« Grâce au Nobel, le travail de Louise Glück a une chance de toucher enfin le lectorat qu’il mérite »
Romain Benini, maître de conférences à l’UFR de Langue française de Sorbonne Université et spécialiste de la poésie du XIXe siècle, revient sur sa « rencontre » avec l’œuvre de Louise Glück, poétesse américaine qui vient d’être récompensée du prix Nobel de littérature.
Il nous dévoile comment la poétesse l’a bouleversé et pour quelles raisons il a voulu traduire son dernier recueil Faithful and Virtuous Night.
Comment avez-vous découvert le travail de Louise Glück ?

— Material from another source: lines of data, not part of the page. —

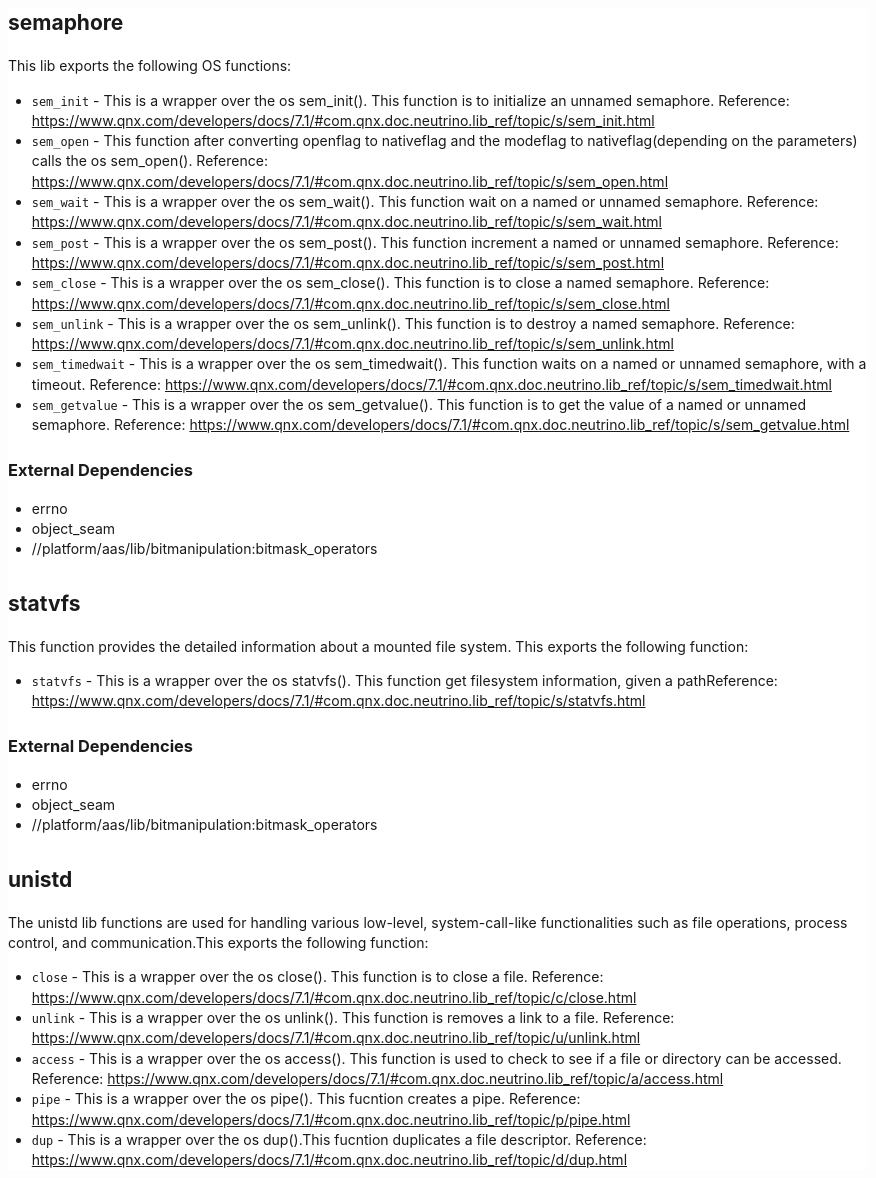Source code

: ## semaphore
This lib exports the following OS functions:

* `sem_init` - This is a wrapper over the os sem_init(). This function is to initialize an unnamed semaphore. Reference: https://www.qnx.com/developers/docs/7.1/#com.qnx.doc.neutrino.lib_ref/topic/s/sem_init.html
* `sem_open` - This function after converting openflag to nativeflag and the modeflag to nativeflag(depending on the parameters) calls the os sem_open(). Reference: https://www.qnx.com/developers/docs/7.1/#com.qnx.doc.neutrino.lib_ref/topic/s/sem_open.html
* `sem_wait` - This is a wrapper over the os sem_wait(). This function wait on a named or unnamed semaphore. Reference: https://www.qnx.com/developers/docs/7.1/#com.qnx.doc.neutrino.lib_ref/topic/s/sem_wait.html
* `sem_post` - This is a wrapper over the os sem_post(). This function increment a named or unnamed semaphore. Reference: https://www.qnx.com/developers/docs/7.1/#com.qnx.doc.neutrino.lib_ref/topic/s/sem_post.html
* `sem_close` - This is a wrapper over the os sem_close(). This function is to close a named semaphore. Reference: https://www.qnx.com/developers/docs/7.1/#com.qnx.doc.neutrino.lib_ref/topic/s/sem_close.html
* `sem_unlink` - This is a wrapper over the os sem_unlink(). This function is to destroy a named semaphore. Reference: https://www.qnx.com/developers/docs/7.1/#com.qnx.doc.neutrino.lib_ref/topic/s/sem_unlink.html
* `sem_timedwait` - This is a wrapper over the os sem_timedwait(). This function waits on a named or unnamed semaphore, with a timeout. Reference: https://www.qnx.com/developers/docs/7.1/#com.qnx.doc.neutrino.lib_ref/topic/s/sem_timedwait.html
* `sem_getvalue` - This is a wrapper over the os sem_getvalue(). This function is to get the value of a named or unnamed semaphore. Reference: https://www.qnx.com/developers/docs/7.1/#com.qnx.doc.neutrino.lib_ref/topic/s/sem_getvalue.html
### External Dependencies
* errno
* object_seam
* //platform/aas/lib/bitmanipulation:bitmask_operators

## statvfs
This function provides the detailed information about a mounted file system. This exports the following function:

* `statvfs` - This is a wrapper over the os statvfs(). This function get filesystem information, given a pathReference: https://www.qnx.com/developers/docs/7.1/#com.qnx.doc.neutrino.lib_ref/topic/s/statvfs.html
### External Dependencies
* errno
* object_seam
* //platform/aas/lib/bitmanipulation:bitmask_operators

## unistd
The unistd lib functions are used for handling various low-level, system-call-like functionalities such as file operations, process control, and communication.This exports the following function:

* `close` -  This is a wrapper over the os close(). This function is to close a file. Reference: https://www.qnx.com/developers/docs/7.1/#com.qnx.doc.neutrino.lib_ref/topic/c/close.html
* `unlink` - This is a wrapper over the os unlink(). This function is removes a link to a file. Reference: https://www.qnx.com/developers/docs/7.1/#com.qnx.doc.neutrino.lib_ref/topic/u/unlink.html
* `access` - This is a wrapper over the os access(). This function is used to check to see if a file or directory can be accessed. Reference: https://www.qnx.com/developers/docs/7.1/#com.qnx.doc.neutrino.lib_ref/topic/a/access.html
* `pipe` - This is a wrapper over the os pipe(). This fucntion creates a pipe. Reference: https://www.qnx.com/developers/docs/7.1/#com.qnx.doc.neutrino.lib_ref/topic/p/pipe.html
* `dup` - This is a wrapper over the os dup().This fucntion duplicates a file descriptor. Reference: https://www.qnx.com/developers/docs/7.1/#com.qnx.doc.neutrino.lib_ref/topic/d/dup.html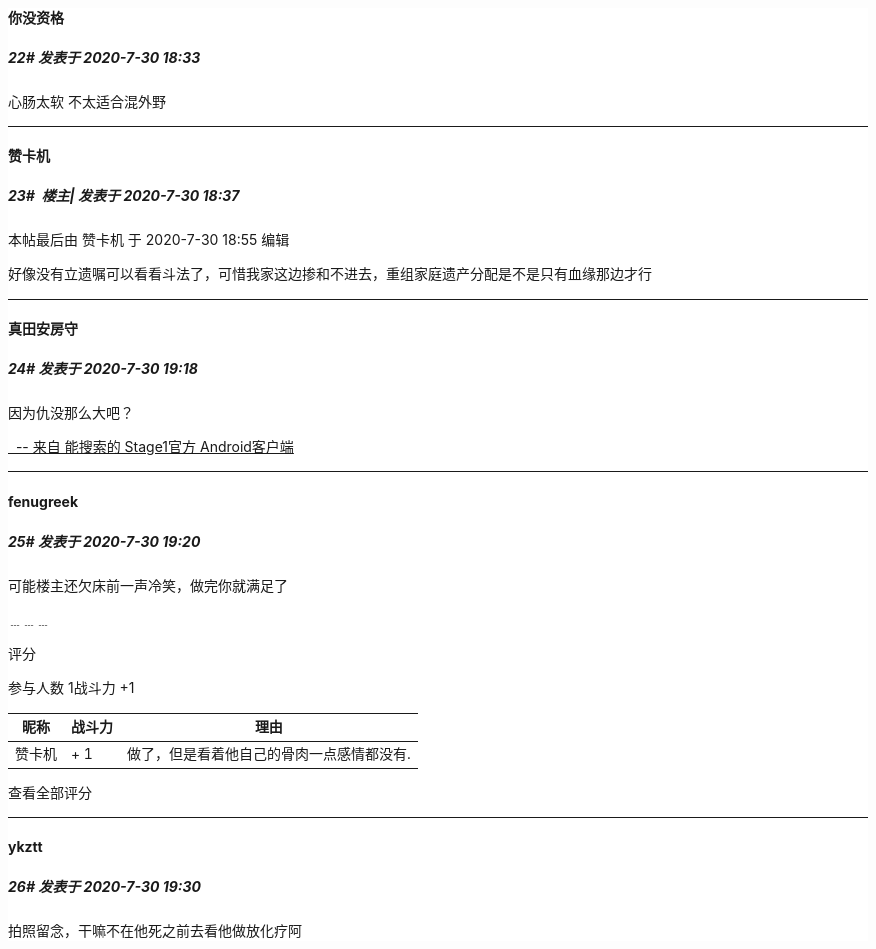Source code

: ####  你没资格  
##### 22#       发表于 2020-7-30 18:33


心肠太软 不太适合混外野


-----

####  赞卡机  
##### 23#         楼主| 发表于 2020-7-30 18:37


 本帖最后由 赞卡机 于 2020-7-30 18:55 编辑 

好像没有立遗嘱可以看看斗法了，可惜我家这边掺和不进去，重组家庭遗产分配是不是只有血缘那边才行


-----

####  真田安房守  
##### 24#       发表于 2020-7-30 19:18


因为仇没那么大吧？

[  -- 来自 能搜索的 Stage1官方 Android客户端](https://www.coolapk.com/apk/140634)


-----

####  fenugreek  
##### 25#       发表于 2020-7-30 19:20


可能楼主还欠床前一声冷笑，做完你就满足了


﹍﹍﹍

评分


 参与人数 1战斗力 +1

|昵称|战斗力|理由|
|----|---|---|
| 赞卡机| + 1|做了，但是看着他自己的骨肉一点感情都没有.|


查看全部评分


-----

####  ykztt  
##### 26#       发表于 2020-7-30 19:30


拍照留念，干嘛不在他死之前去看他做放化疗阿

Romain Benini : J’ai découvert son travail il y a un an en lisant la New York Review of Books où il y a toujours quelques poèmes. Généralement je passe assez rapidement sur la poésie mais ce jour-là, j’ai été saisi par un poème de Louise Glück. J’ai été surpris d’être aussi immédiatement retenu, car la NYRB est une revue de critique de livres de tous types (politique, histoire, science, etc.) ; l’esprit n’est donc pas préparé à découvrir un texte non argumentatif.
Après avoir lu le texte en question plusieurs fois, je me suis mis à le traduire, pour essayer de pénétrer cette singularité qui me semblait si puissante. Je me suis ensuite procuré tous les livres de Louise Glück que j’ai trouvés. J’ai continué de traduire et ai fait lire quelques textes à Guillaume Métayer et Laurent Fourcaut, qui sont au comité de rédaction de la revue Place de la Sorbonne. Tous deux m’ont encouragé à continuer mon travail de traduction.
Ce qui n’était jusqu’alors qu’une entreprise destinée à comprendre mieux les mécanismes textuels de cette poésie est devenu un véritable projet de transmission de l’œuvre de Louise Glück en langue française.
Pourquoi avez-vous souhaité traduire l’un de ses recueils de poésie ?
R.B : Ma motivation était double, comme on l’aura compris : tout d’abord, il s’agissait de m’incorporer, en quelque sorte, l’écriture de Louise Glück. Je me disais qu’en traduisant je serais obligé de m’arrêter sur chaque détail, chaque difficulté, de comprendre à la fois la structure globale des textes et leur fonctionnement interne.
Ce n’est qu’ensuite que j’ai pris conscience de l’importance de partager ces poèmes. Il est, je crois, assez rare d’être aussi marqué par des textes, surtout quand ils ne nous ont pas été présentés de manière traditionnelle, en se fiant notamment à l’autorité d’une maison d’édition, d’un discours savant, etc. Je trouvais cette écriture tellement fascinante que j’ai espéré transmettre sa force à d’autres lecteurs. C’est une des raisons pour lesquelles, en traduisant, je me suis efforcé d’être aussi précis et fidèle que possible, pour tâcher de reproduire au mieux chez d’autres la sensation que je continue moi-même d’éprouver chaque fois que je lis Louise Glück.
Louise Glück a été très peu traduite en France. On ne trouvait d’elle, au moment du Nobel, que quelques poèmes épars publiés dans des revues de littérature et de poésie. Mon entreprise de traduction, qui portait sur des recueils entiers, était donc la première de cette ampleur à ma connaissance. J’ai tenu à traduire avant toutes choses son dernier recueil, Faithful and Virtuous Night (2014), sous le titre français Nuit de foi et de vertu. Ce recueil me paraissait particulièrement important pour diverses raisons ; la plus importante est qu’il me semble être, à ce jour, d’un point de vue esthétique, l’aboutissement du travail de cette autrice formidable.
Quel a été votre sentiment quand vous avez découvert que Louise Glück avait reçu le prix Nobel de littérature cette année ?
R.B : J’ai trouvé cela tout bonnement fabuleux. Je n’arrivais pas à y croire, même si je suis convaincu que ce prix est parfaitement mérité ! Je suis ravi que le Nobel ait été attribué à des textes poétiques. Grâce à ce prix, le travail de Louise Glück a une chance de toucher enfin le lectorat qu’il mérite. J’encourage tout lecteur et toute lectrice à découvrir cette œuvre, dans quelque langue que ce soit.